La renommée du nouveau centre urbain

Les réseaux du socialisme municipal, dont fait partie le maire, Lazare Goujon, participent à la diffusion de l'initiative villeurbannaise. Ainsi, la revue Urbanisme, dirigée par Henry Sellier, inclus une analyse du projet de Nouveau Centre, dans un numéro consacré à la construction en hauteur.

Les services techniques municipaux se chargent aussi de faire connaître le projet au fur et à mesure de sa mise au point. Le fond Gustave Desgrandchamps, conservé au Rize, contient notamment des courriers adressés à des revues d'architecture ou illustrées d'envergure nationale. 

Le projet est aussi connu au délà des frontières nationales. Des revues d’architecture et d’urbanisme en Allemagne ou au Japon consacrent des articles à la construction du quartier. Le style rappelle celui des gratte-ciels américains des années 30 : l’Empire State Building new-yorkais a été inauguré en 1931.

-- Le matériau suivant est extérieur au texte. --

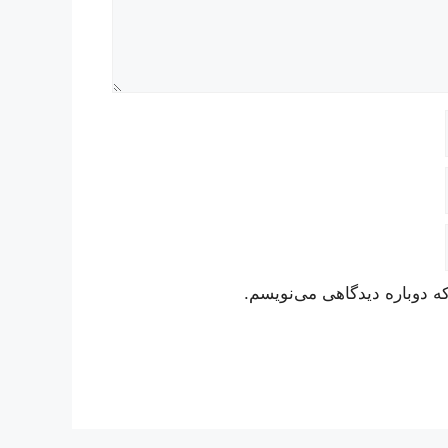
ه دوباره دیدگاهی می‌نویسم.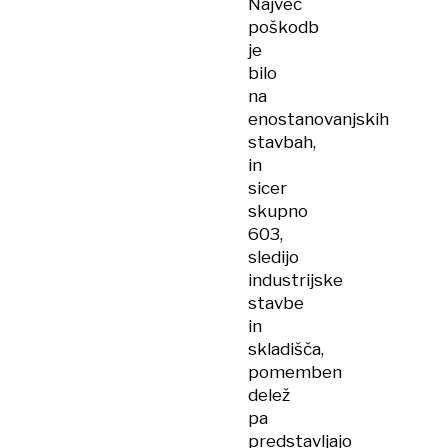
Največ
poškodb
je
bilo
na
enostanovanjskih
stavbah,
in
sicer
skupno
603,
sledijo
industrijske
stavbe
in
skladišča,
pomemben
delež
pa
predstavljajo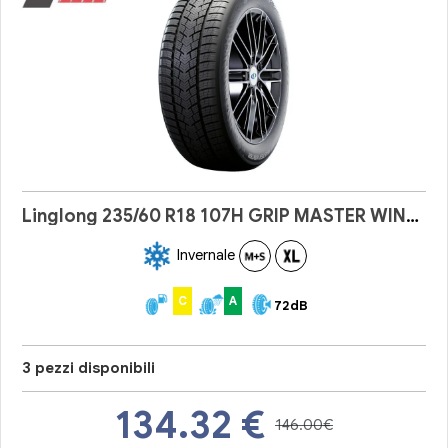
Linglong 235/60 R18 107H GRIP MASTER WINTER
Invernale
C
A
72dB
3 pezzi disponibili
134.32
€
146.00€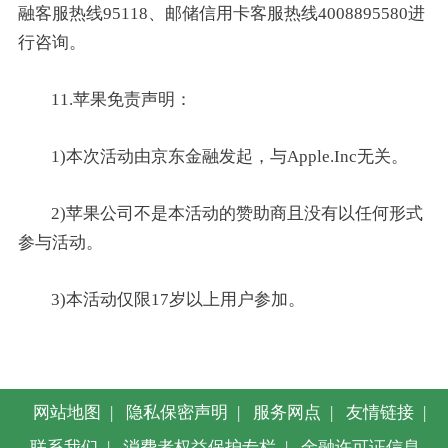
融客服热线95118、邮储信用卡客服热线4008895580进
行咨询。
11.苹果免责声明：
1)本次活动由京东金融发起，与Apple.Inc无关。
2)苹果公司不是本活动的赞助商且没有以任何形式
参与活动。
3)本活动仅限17岁以上用户参加。
网站地图
|
隐私保密声明
|
服务网点
|
友情链接
|
联系我们
|
消费者权益保护专栏
|
金融许可证信息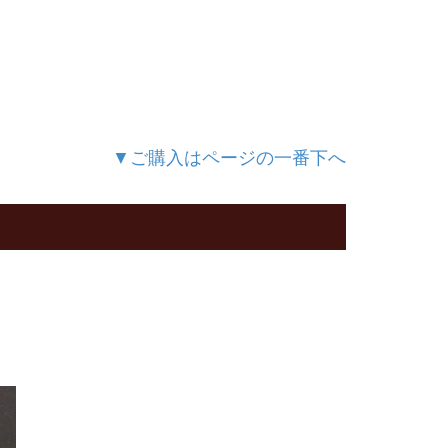
▼ご購入はページの一番下へ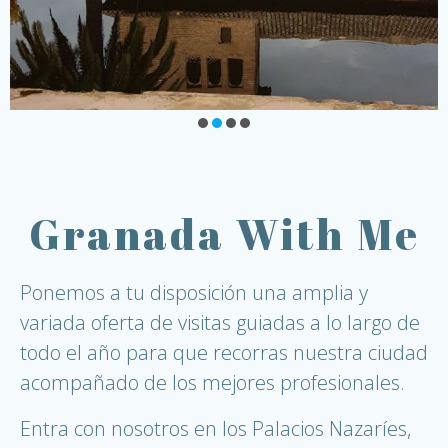
Granada With Me
Ponemos a tu disposición una amplia y
variada oferta de visitas guiadas a lo largo de
todo el año para que recorras nuestra ciudad
acompañado de los mejores profesionales.
Entra con nosotros en los Palacios Nazaríes,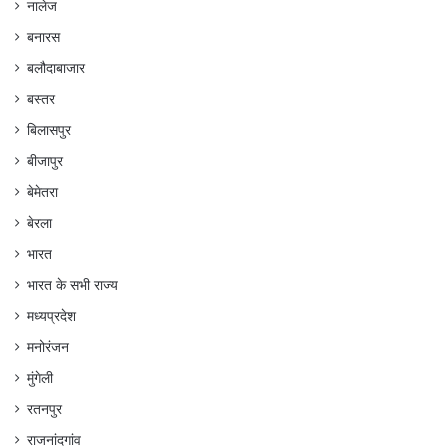
नालेज
बनारस
बलौदाबाजार
बस्तर
बिलासपुर
बीजापुर
बेमेतरा
बेरला
भारत
भारत के सभी राज्य
मध्यप्रदेश
मनोरंजन
मुंगेली
रतनपुर
राजनांदगांव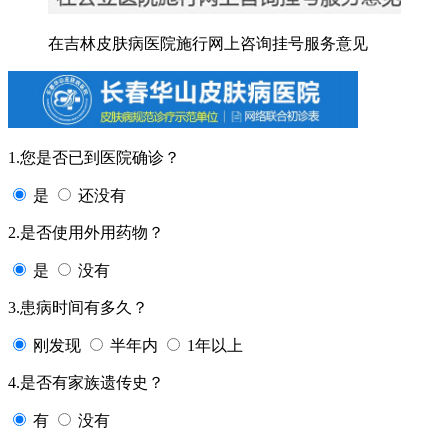
在吉林皮肤病医院施行网上咨询挂号服务意见
1.您是否已到医院确诊？
是
还没有
2.是否使用外用药物？
是
没有
3.患病时间有多久？
刚发现
半年内
1年以上
4.是否有家族遗传史？
有
没有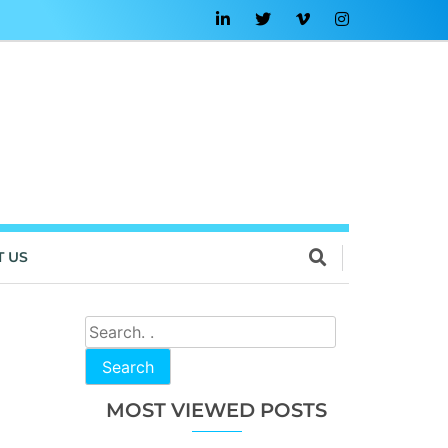
T US
Search
MOST VIEWED POSTS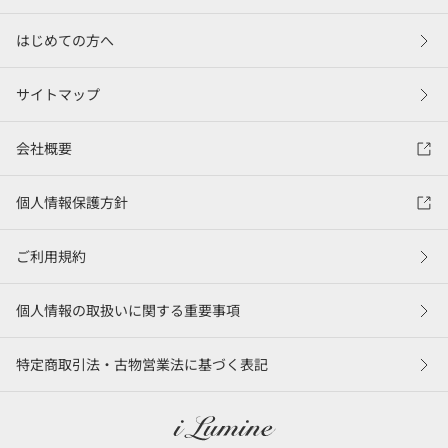
はじめての方へ
サイトマップ
会社概要
個人情報保護方針
ご利用規約
個人情報の取扱いに関する重要事項
特定商取引法・古物営業法に基づく表記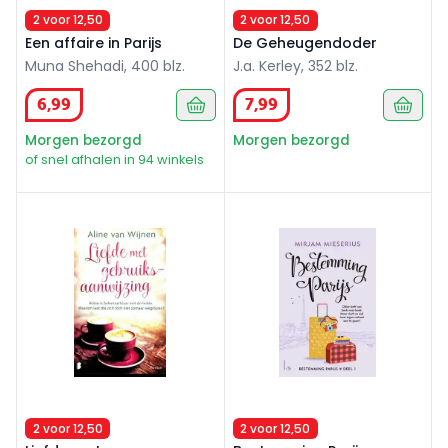
2 voor 12,50
2 voor 12,50
Een affaire in Parijs
De Geheugendoder
Muna Shehadi, 400 blz.
J.a. Kerley, 352 blz.
6
,
99
7
,
99
Morgen bezorgd
Morgen bezorgd
of snel afhalen in 94 winkels
Liefde met gebruiksaanwijzing
Bestemming Parijs
2 voor 12,50
2 voor 12,50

Pour Villeurbanne, la réalisation de cet ensemble est donc un semi-échec, d’autant que la société mixte dans laquelle la municipalité s’était associée à des entreprises privées connaît des difficultés financières avec la crise économique. Cela coûte au docteur Lazare Goujon son fauteuil de maire. Les parties non exécutées du projet, comme celui de construction d’un stadium, sont abandonnées.

La littérature est importante sur la construction du quartier des Gratte Ciel dans l’entre deux guerres.

Les Gratte-ciel font aujourd'hui partie du réseau des Utopies réalisées regroupant cinq sites majeurs de l'architecture moderne en Rhône-Alpes.